Motivation plays an important role in driving behavior change but it is probably the behavioral change area that MedAffairs can affect the least. For those in commercial, increasing HCP motivation is a big part of what we try to accomplish from product launch forward. But how can we leverage MedAffairs to enhance our efforts in HCP motivation? One way is to encourage MedAffairs to share success stories, or ask them to provide HCP communications on how to utilize best practice to improve their patient outcomes. MedAffairs professionals are very good at encouraging healthcare professionals to embrace new knowledge and practices which can be extremely helpful for commercial and lay a solid foundation to generate further motivation. However, generating the motivation to use the product will still be a function that requires heavy marketing and sales focus.
Like ability, opportunity is an area where MedAffairs can have a positive behavioral change effect. Not only can they create opportunities for healthcare professionals by effectively applying and discussing medical knowledge and evidence-based practices, they can also assist in the creation of HCP opportunity by assisting with market access discussions. To help increase HCP opportunities to use products, commercial professionals can encourage their MedAffairs colleagues to facilitate access and disseminate clinical guidelines, protocols, decision support tools, and patient education materials. We can encourage market access to continue to collaborate with MedAffairs to advance the scientific understanding of product differences and benefits to payers. Also, commercial can encourage MedAffairs collaboration with internal departments, such as IT, to help in streamlining inbound physician information requests and removing barriers to scientific data access for the entire enterprise. All these examples allow MedAffairs to create opportunities for scientific evidence demonstration with both payers and providers which leads to better market understanding and improved HCP opportunity.

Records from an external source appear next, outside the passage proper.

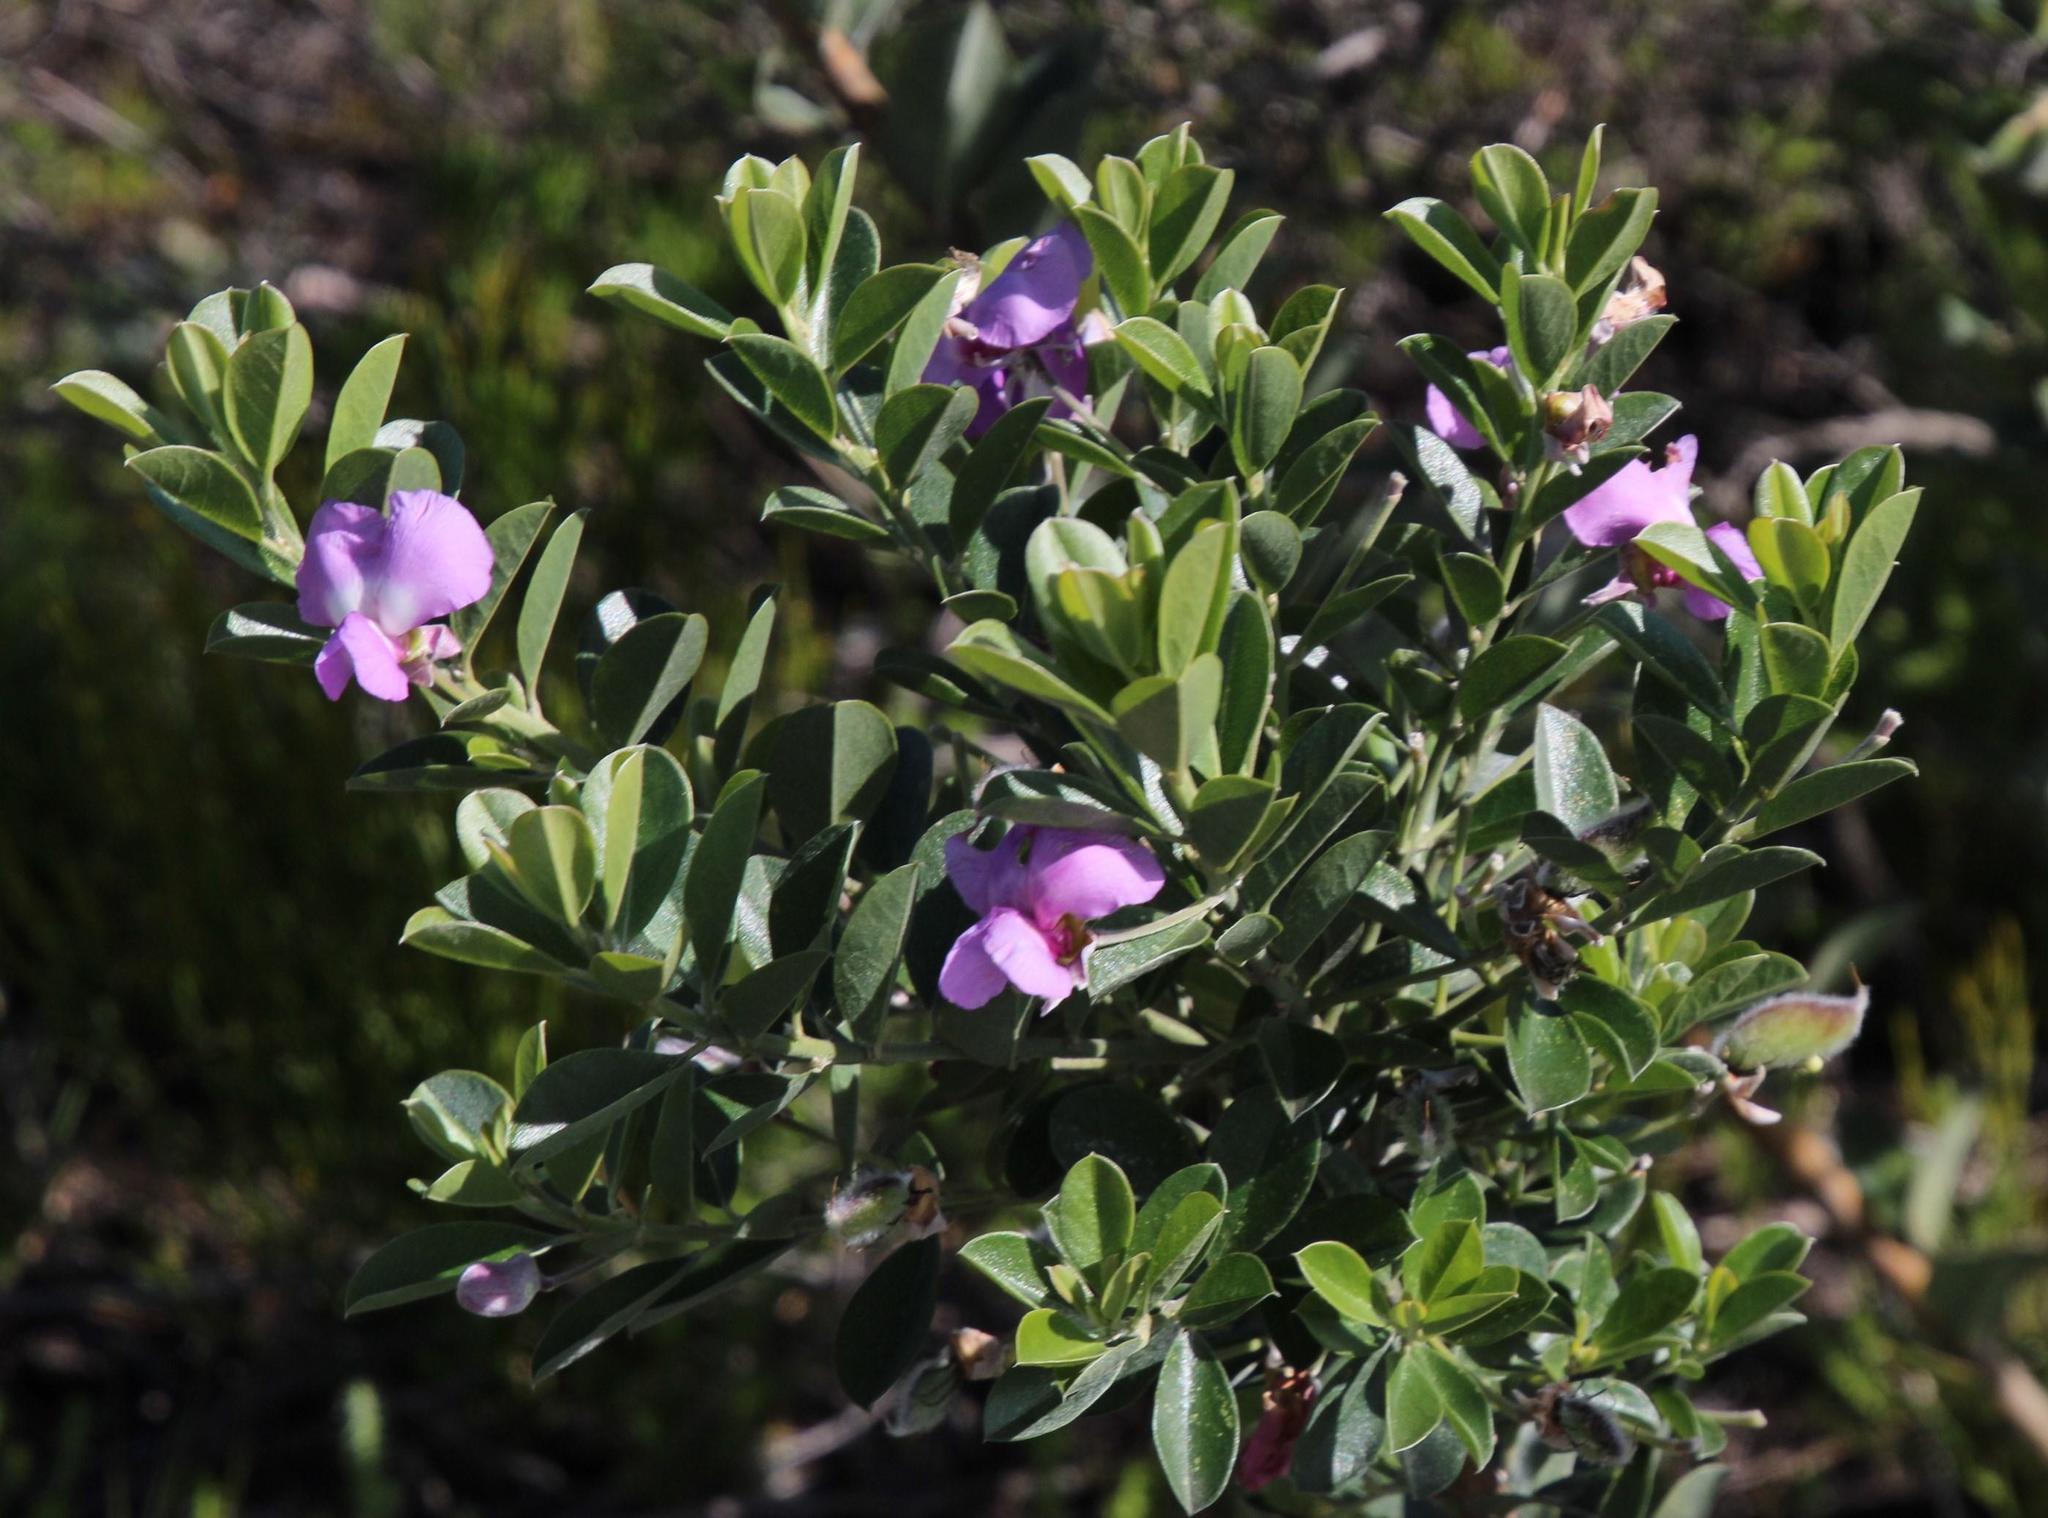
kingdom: Plantae
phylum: Tracheophyta
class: Magnoliopsida
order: Fabales
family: Fabaceae
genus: Podalyria
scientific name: Podalyria calyptrata
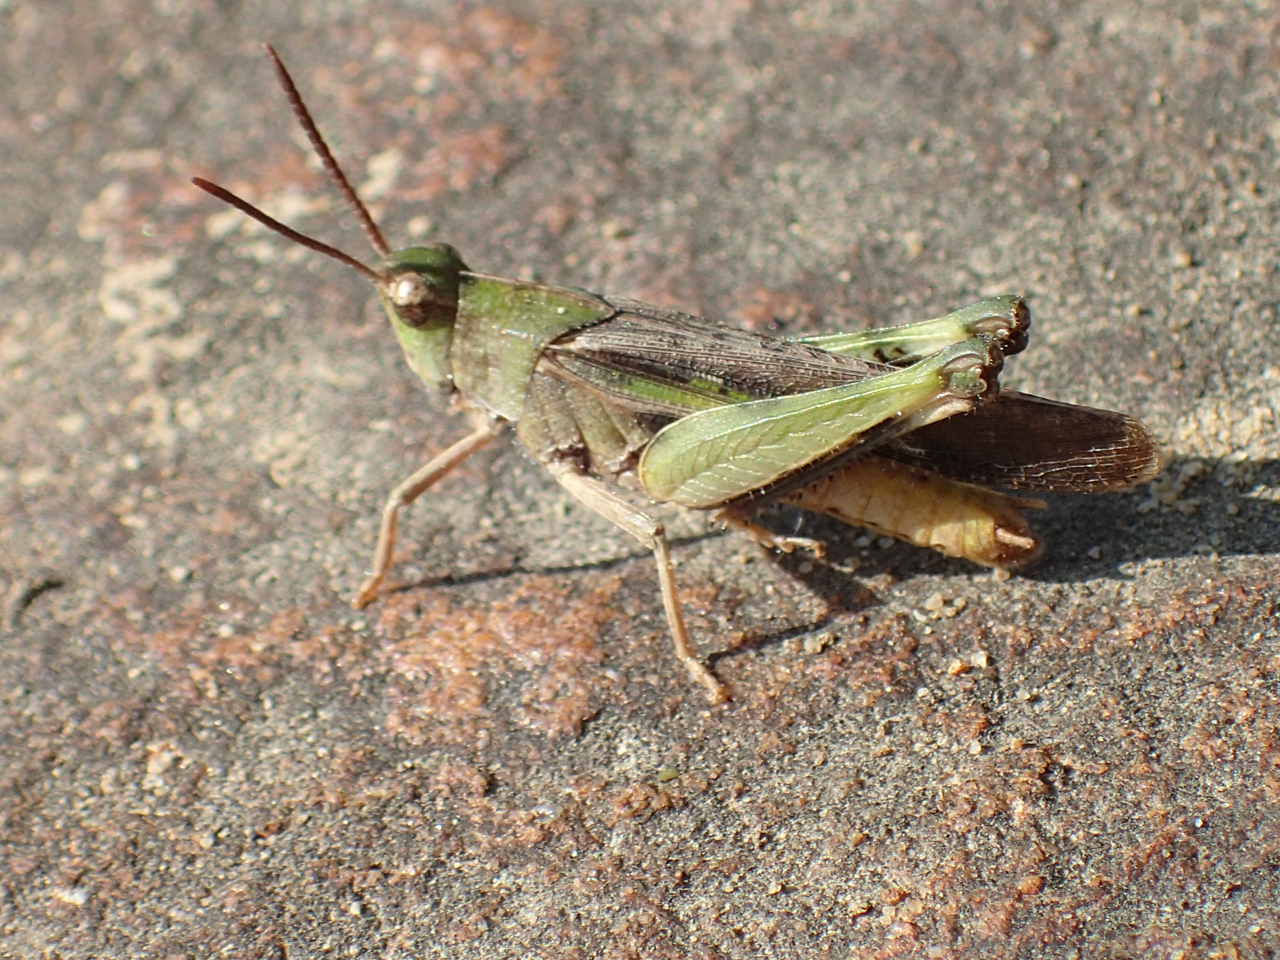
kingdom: Animalia
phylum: Arthropoda
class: Insecta
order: Orthoptera
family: Acrididae
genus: Chortophaga
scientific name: Chortophaga viridifasciata
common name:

Collaboration with Medical Affairs on the commercialization process is not just beneficial but essential for the success of life sciences companies. By leveraging the capabilities of MedAffairs, Commercial teams can ensure that products are not only understood but also embraced by HCPs. The collaboration between MedAffairs and commercial creates a synergy that can drive behavior change, enhance product value, and ultimately lead to improved patient outcomes. As our industry continues to evolve, the role of MedAffairs will continue to become more critical in navigating the complex landscape of product development and market access. Embracing this partnership will pave the way for innovative solutions and sustained success in the competitive world of life sciences.